Jul 20, 2016

[TV] Game of Thrones: Season 5

Okay, I feel like I'm forever playing catch-up with these reviews, but it remains a bit of a hobby that helps me unwind. As long as I have steady topics to write about in my queue, it keeps me focused, in a way. And a little focus is needed since it's easy to just fall into the trap of enjoying stuff without thinking about things. And being forced to look at things with a somewhat more critical eye is part of why I enjoy writing these reviews.

The television adaptation of the A Song of Fire and Ice series, Game of Thrones, has become this odd television juggernaut that has grown a huge fan base well beyond those who read the books when they first game out. Despite some problematic portrayals of sensitive issues for women, for the most part the show is still a modern television masterpiece

This season had some great moments and some rather uncomfortable moments and I think tested a lot of viewers to consider why watched the show. I certainly had my concerns as well but admittedly I decided to continue watching the show regardless. Only time will tell if this was truly best course of action.

Synopsis: Game of Thrones is an HBO fantasy drama based on the novels by George R. R. Martin. This fifth season taps on different stories from varied parts of the series to craft their version of events. This fifth season also marks the writers coming up to the end of the "canon" content produced by Martin and thus there's a lot more liberties being taken with some of the character arcs.

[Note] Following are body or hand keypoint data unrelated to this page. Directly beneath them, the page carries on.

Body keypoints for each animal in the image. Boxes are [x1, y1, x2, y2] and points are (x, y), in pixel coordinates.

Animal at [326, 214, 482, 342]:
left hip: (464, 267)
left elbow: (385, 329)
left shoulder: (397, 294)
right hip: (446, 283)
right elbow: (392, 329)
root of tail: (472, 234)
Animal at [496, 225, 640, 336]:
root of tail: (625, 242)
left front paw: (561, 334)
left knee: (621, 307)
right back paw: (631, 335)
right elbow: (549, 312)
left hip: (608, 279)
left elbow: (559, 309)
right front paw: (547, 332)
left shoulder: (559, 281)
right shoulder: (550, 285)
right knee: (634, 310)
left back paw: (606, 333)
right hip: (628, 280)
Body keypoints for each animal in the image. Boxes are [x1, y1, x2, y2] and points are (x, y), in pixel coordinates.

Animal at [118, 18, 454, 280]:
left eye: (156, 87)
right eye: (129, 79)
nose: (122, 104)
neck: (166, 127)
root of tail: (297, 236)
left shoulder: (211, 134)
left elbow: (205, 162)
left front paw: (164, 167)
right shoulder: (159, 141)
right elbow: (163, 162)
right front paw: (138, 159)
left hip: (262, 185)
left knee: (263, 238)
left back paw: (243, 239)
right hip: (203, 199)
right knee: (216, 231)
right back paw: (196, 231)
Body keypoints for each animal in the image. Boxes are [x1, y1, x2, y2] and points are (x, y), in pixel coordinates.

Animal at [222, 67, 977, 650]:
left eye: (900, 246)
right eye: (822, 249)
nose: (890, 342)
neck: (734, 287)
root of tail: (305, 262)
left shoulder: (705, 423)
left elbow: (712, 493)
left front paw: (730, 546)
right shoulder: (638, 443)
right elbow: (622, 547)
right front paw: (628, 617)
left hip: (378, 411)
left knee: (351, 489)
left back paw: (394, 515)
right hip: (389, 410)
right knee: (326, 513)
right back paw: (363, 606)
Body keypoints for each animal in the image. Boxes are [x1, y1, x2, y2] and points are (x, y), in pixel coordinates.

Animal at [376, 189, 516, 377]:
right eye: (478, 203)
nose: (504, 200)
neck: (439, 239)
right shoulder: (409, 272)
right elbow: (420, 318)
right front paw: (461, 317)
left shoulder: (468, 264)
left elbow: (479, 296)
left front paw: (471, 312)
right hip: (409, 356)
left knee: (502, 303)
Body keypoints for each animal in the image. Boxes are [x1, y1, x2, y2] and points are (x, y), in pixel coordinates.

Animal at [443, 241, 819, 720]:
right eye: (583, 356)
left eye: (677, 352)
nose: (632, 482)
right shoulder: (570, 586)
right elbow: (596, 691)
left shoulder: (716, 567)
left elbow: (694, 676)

The last season ended with the death of Tywin Lannister, the escape of his murderer Tyrion (Peter Dinklage) thanks to the aid of Lord Varys (Conleth Hill), and the beginning of Arya Stark's (Maisie Williams) journey to Braavos. With Lord Tywin gone, Cersei (Lena Headey) does her best to assert control as the Queen Mother, but we also see the rising of a religious group known as the Sparrows, who campaign for a return to older ways when the Church had greater sway over public policy. Meanwhile Tyrion has crossed the Narrow Sea and journeys to meet the Mother of Dragons Daenerys (Emilia Clarke) and extend his services to aid her in her quest to conquer the Seven Kingdoms. But before she can do that, her biggest problems involves a faction known as the Sons of the Harpy who have been making terrorist strikes against her regime in an effort to bring back the old slave masters. And in the North, we get to see the events unfold after the forces of Stannis Baratheon (Stephen Dillane) had rescued the Night's Watch last season.

The Tyrion arc is definitely one of the high points of this season as it involved the meeting of fan favorite characters finally meeting. This was well beyond book territory and so everyone was on equal footing here in terms of finding out what would happen and I think the results weren't too unrealistic. We also had the story of Arya Stark in Braavos that may not have been 100% accurate with respect to the books but the depiction of things was certainly interesting. But a lot of this season felt like an effort to humble her after her series of personal successes in prior seasons.

The Lannister plot started out a little slow with the investigation into the murder of Tywin and the initial stories about the Sparrows and later the Faith Militant. But when you cast the role of the High Sparrow with someone with the sort of serious acting chops and dare I say gravitas as Jonathan Pryce, well, you know you'e going to end up with a seriously strong piece even just relying on his acting ability alone. And the thread as a whole came out rather well I think and it set the stage for very interesting developments in the next season.

The tricky thead involved th story of Sansa Stark (Sophie Turner), who had such an awesome rise and almost rebirth in Season 4 only to be quashed and defeated once more for the bulk of this season. And this is where a lot of people found serious issues with the show as it seemed to go out of its way to make her not just miserable but perhaps even less than human given the engagement to Ramsay Bolton (Iwan Rheon) and her later rape. Sensitive subjects like rape are never easy to depict on TV and it's not always apparent whether or not a rape scene becomes truly essential to a story.  I don't think I can fully unpack that concept in this review, but let's just say that I think they could have handed things a little better than they did. Solid reasoning would have been better appreciated than rationalizations made after the fact.

Game of Thrones Season 5 is still a solid piece of television entertainment and quite the accomplishment in terms of visual storytelling. The season gave us a lot to be happy about but also challenged us with some difficult moments but for the most part things still made sense. Thus the season still gets 3.5 character sacrifices out of a possible 5.